Please render the material as a Markdown table with the columns Row and Line. Start at the line containing "See the attached image. Find 'right", continue through the last line of the material, and leave out blank lines.

═══

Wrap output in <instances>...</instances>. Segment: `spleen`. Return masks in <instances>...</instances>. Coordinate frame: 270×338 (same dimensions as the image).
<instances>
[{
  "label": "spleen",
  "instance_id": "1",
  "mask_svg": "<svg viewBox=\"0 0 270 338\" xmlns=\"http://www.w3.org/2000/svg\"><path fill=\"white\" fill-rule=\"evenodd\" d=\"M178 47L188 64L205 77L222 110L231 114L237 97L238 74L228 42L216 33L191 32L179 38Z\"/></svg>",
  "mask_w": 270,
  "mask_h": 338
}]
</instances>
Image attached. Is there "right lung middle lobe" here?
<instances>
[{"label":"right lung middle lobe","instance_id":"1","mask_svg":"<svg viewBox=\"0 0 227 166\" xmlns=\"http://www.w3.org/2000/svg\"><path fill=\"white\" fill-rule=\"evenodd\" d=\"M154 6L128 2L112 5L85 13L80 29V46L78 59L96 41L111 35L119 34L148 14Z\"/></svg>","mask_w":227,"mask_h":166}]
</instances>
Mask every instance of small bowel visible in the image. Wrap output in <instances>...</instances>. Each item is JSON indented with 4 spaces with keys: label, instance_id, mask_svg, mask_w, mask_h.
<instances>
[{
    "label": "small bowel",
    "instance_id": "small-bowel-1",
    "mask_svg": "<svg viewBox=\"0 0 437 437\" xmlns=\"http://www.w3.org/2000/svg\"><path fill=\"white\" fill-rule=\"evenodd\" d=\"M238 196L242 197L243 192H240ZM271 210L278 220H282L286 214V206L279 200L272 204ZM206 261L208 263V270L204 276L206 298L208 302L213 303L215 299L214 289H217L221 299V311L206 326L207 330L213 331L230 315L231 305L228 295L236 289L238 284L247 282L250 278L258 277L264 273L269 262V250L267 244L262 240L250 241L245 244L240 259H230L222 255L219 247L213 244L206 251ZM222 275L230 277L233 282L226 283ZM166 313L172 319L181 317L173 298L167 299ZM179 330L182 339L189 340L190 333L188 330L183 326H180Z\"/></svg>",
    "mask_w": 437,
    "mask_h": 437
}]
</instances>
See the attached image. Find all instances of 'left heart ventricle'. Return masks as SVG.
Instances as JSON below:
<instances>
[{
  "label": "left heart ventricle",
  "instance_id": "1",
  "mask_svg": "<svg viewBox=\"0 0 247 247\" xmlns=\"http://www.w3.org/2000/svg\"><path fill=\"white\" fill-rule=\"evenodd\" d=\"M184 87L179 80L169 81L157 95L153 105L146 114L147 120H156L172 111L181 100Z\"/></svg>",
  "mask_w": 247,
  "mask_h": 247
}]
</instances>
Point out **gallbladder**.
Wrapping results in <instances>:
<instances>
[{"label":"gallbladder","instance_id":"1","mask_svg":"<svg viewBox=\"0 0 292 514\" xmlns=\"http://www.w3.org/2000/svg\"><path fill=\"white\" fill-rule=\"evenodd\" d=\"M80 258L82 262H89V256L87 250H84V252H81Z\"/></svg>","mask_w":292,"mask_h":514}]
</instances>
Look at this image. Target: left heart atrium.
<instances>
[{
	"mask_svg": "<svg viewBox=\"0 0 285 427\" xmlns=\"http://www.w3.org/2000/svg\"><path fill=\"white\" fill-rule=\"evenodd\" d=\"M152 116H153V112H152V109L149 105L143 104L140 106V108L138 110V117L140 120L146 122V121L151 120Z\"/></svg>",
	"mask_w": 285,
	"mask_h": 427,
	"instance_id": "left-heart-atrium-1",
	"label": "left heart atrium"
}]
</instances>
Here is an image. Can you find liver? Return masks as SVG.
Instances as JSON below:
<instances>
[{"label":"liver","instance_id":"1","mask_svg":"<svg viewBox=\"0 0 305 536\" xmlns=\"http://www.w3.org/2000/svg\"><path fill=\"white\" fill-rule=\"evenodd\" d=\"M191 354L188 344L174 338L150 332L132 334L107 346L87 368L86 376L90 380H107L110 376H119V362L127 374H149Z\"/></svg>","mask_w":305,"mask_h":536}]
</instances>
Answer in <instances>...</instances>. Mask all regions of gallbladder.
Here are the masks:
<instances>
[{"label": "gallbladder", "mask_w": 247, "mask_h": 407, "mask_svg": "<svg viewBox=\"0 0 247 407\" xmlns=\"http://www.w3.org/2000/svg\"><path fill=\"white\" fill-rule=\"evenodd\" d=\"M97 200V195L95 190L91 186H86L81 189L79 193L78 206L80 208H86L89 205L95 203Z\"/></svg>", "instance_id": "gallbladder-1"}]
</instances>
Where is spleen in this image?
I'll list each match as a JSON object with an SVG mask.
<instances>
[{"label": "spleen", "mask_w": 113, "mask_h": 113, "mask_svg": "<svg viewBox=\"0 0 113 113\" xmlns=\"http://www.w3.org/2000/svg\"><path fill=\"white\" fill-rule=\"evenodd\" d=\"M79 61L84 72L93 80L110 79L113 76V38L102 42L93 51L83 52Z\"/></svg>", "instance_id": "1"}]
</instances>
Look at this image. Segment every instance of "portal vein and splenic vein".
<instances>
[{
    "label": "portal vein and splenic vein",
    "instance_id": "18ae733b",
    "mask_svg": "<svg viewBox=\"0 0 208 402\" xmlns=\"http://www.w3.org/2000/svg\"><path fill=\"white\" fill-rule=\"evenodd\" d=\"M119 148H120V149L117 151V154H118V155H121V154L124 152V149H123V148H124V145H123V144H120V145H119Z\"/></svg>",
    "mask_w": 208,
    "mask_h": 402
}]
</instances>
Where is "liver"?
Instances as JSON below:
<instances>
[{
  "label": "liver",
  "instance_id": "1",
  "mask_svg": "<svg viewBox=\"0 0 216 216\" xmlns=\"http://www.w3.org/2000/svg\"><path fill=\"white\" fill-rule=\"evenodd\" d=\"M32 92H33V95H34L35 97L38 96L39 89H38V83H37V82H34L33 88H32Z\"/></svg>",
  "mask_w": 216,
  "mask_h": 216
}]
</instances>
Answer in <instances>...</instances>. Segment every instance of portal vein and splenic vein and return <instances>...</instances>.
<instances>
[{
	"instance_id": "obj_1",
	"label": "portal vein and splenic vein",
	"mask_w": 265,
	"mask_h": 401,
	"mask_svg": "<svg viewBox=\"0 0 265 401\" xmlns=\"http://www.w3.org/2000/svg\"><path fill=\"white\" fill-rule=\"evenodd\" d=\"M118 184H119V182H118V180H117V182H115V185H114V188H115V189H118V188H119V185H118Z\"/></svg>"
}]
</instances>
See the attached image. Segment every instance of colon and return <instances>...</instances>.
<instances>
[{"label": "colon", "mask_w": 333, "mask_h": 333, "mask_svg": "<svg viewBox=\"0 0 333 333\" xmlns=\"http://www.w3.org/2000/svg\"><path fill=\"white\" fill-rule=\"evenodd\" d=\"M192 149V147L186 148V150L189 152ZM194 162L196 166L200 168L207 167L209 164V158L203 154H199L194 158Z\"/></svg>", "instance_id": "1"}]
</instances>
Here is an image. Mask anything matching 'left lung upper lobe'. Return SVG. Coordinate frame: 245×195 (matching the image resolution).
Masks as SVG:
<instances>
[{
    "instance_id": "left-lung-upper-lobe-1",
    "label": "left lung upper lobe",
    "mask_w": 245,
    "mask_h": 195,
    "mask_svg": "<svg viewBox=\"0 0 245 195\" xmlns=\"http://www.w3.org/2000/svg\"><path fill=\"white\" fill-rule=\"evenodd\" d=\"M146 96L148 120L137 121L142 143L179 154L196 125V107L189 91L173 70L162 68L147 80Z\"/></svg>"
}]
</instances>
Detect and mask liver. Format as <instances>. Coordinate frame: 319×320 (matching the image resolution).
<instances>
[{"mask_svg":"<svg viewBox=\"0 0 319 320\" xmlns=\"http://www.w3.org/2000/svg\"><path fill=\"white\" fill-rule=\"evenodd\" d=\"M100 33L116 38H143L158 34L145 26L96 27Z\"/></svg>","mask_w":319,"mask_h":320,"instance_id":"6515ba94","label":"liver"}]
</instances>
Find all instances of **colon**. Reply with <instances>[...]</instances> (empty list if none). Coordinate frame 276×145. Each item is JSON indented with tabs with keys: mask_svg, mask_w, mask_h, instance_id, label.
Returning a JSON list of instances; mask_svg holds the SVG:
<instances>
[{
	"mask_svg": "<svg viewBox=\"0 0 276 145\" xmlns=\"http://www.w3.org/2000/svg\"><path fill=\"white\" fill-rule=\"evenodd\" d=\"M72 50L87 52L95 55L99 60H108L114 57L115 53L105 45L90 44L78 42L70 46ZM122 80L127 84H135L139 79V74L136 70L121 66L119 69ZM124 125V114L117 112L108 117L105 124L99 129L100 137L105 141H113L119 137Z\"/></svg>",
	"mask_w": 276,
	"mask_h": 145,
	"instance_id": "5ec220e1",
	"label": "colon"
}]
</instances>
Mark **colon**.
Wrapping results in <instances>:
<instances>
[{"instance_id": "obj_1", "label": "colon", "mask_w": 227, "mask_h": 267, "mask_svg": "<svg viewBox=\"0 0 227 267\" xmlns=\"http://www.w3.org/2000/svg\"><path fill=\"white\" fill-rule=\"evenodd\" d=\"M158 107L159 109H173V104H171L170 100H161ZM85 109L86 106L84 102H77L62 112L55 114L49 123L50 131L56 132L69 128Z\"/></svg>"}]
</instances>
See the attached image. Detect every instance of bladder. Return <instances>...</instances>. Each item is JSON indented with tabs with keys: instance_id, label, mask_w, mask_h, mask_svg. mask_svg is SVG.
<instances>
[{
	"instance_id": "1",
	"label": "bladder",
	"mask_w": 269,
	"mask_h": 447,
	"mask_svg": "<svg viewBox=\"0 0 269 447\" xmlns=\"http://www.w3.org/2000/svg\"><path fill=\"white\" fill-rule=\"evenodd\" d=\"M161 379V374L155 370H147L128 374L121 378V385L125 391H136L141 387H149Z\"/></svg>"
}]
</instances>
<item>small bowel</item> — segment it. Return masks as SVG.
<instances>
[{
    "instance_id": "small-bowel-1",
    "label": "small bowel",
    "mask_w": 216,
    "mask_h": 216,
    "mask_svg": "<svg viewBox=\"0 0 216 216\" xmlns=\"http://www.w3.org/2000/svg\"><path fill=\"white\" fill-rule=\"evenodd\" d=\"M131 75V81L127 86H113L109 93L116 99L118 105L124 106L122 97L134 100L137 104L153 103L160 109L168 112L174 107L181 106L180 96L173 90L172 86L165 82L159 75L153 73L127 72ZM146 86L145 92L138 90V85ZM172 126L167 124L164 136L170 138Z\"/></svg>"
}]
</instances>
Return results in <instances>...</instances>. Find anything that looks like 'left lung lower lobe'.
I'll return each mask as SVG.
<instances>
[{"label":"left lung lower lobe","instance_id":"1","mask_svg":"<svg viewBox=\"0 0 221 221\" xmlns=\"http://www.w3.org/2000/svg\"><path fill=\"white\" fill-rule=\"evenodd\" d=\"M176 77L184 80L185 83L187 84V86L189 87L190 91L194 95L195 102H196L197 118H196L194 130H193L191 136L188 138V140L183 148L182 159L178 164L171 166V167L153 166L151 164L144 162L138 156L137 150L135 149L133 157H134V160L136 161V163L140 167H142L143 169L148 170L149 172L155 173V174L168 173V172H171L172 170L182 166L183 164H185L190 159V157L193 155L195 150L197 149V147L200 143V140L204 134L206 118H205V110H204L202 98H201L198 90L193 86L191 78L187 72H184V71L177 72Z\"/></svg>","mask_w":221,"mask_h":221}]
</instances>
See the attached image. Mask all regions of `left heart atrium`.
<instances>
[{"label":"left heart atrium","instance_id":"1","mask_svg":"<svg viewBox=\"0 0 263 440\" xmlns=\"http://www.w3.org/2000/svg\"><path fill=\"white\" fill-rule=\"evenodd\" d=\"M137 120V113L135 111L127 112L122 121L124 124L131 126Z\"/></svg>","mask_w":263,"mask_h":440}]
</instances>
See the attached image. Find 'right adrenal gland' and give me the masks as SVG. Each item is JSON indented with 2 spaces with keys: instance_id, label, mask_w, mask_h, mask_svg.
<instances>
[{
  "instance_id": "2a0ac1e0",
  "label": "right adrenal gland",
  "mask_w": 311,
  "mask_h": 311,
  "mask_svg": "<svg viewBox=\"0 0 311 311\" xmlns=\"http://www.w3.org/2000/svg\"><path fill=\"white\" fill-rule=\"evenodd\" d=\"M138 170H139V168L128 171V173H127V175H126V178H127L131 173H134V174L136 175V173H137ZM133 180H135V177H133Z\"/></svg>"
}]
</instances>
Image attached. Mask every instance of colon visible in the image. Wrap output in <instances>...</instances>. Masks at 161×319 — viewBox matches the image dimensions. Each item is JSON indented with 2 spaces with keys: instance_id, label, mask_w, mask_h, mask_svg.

═══

Answer to this exercise =>
| Row | Line |
|---|---|
| 1 | See the attached image. Find 'right adrenal gland' and give me the masks as SVG. Each item is JSON indented with 2 spaces with keys: instance_id, label, mask_w, mask_h, mask_svg. |
| 2 | <instances> |
| 3 | [{ |
| 4 |   "instance_id": "2a0ac1e0", |
| 5 |   "label": "right adrenal gland", |
| 6 |   "mask_w": 311, |
| 7 |   "mask_h": 311, |
| 8 |   "mask_svg": "<svg viewBox=\"0 0 311 311\" xmlns=\"http://www.w3.org/2000/svg\"><path fill=\"white\" fill-rule=\"evenodd\" d=\"M138 170H139V168L128 171V173H127V175H126V178H127L131 173H134V174L136 175V173H137ZM133 180H135V177H133Z\"/></svg>" |
| 9 | }] |
| 10 | </instances> |
| 11 | Image attached. Mask every instance of colon visible in the image. Wrap output in <instances>...</instances>. Masks at 161×319 — viewBox matches the image dimensions. Each item is JSON indented with 2 spaces with keys: instance_id, label, mask_w, mask_h, mask_svg. |